Data for this task section start

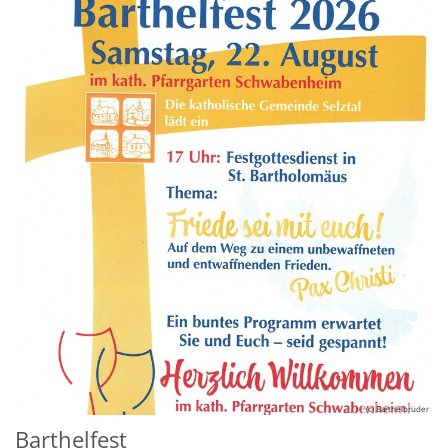
(c) Barthelbrüder
Barthelfest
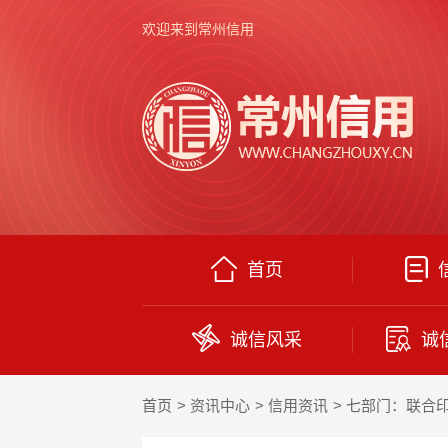
欢迎来到常州信用
首页
诚信风采
诚
首页
资讯中心
信用资讯
七部门：联合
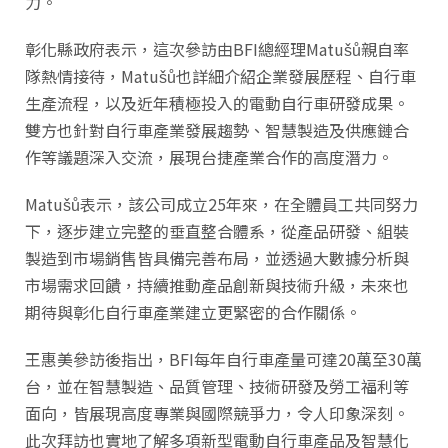
力。
彰化縣政府表示，這次參訪由BFI總經理Matušů親自率
隊熱情接待，Matušů也詳細介紹企業發展歷程、自行車
生產流程，以及近年積極投入的電動自行車研發成果。
雙方也針對自行車產業發展趨勢、智慧製造及供應鏈合
作等議題深入交流，展現台捷產業合作的高度潛力。
Matušů表示，該公司成立25年來，在全體員工共同努力
下，逐步建立完整的垂直整合體系，從產品研發、組裝
製造到市場銷售皆具備完善布局，並透過大數據分析與
市場需求回饋，持續推動產品創新與技術升級，未來也
期待與彰化自行車產業建立更緊密的合作關係。
王惠美參訪後指出，BFI每年自行車產量可達20萬至30萬
台，並在智慧製造、品質管理、技術研發及勞工福利等
面向，皆展現高度專業與國際競爭力，令人印象深刻。
此次拜訪也實地了解多項新型電動自行車產品及智慧化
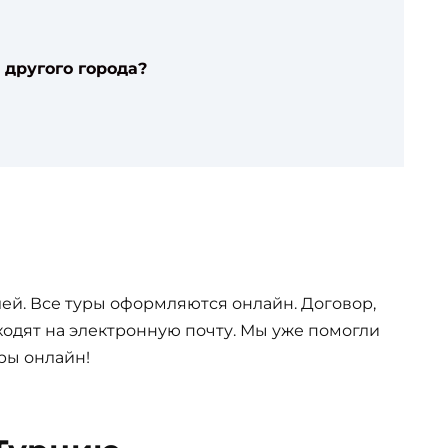
 другого города?
ей. Все туры оформляются онлайн. Договор,
одят на электронную почту. Мы уже помогли
ры онлайн!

Data for this task section end

Exercise objective:
Reproduce the text of the listing above line for line, without any changes, and omit the pictures.

Finished task:
(c) Barthelbrüder
Barthelfest
欢迎来到常州信用
首页
诚信风采
诚
首页
资讯中心
信用资讯
七部门：联合
力。
彰化縣政府表示，這次參訪由BFI總經理Matušů親自率
隊熱情接待，Matušů也詳細介紹企業發展歷程、自行車
生產流程，以及近年積極投入的電動自行車研發成果。
雙方也針對自行車產業發展趨勢、智慧製造及供應鏈合
作等議題深入交流，展現台捷產業合作的高度潛力。
Matušů表示，該公司成立25年來，在全體員工共同努力
下，逐步建立完整的垂直整合體系，從產品研發、組裝
製造到市場銷售皆具備完善布局，並透過大數據分析與
市場需求回饋，持續推動產品創新與技術升級，未來也
期待與彰化自行車產業建立更緊密的合作關係。
王惠美參訪後指出，BFI每年自行車產量可達20萬至30萬
台，並在智慧製造、品質管理、技術研發及勞工福利等
面向，皆展現高度專業與國際競爭力，令人印象深刻。
此次拜訪也實地了解多項新型電動自行車產品及智慧化
 другого города?
ей. Все туры оформляются онлайн. Договор,
одят на электронную почту. Мы уже помогли
ры онлайн!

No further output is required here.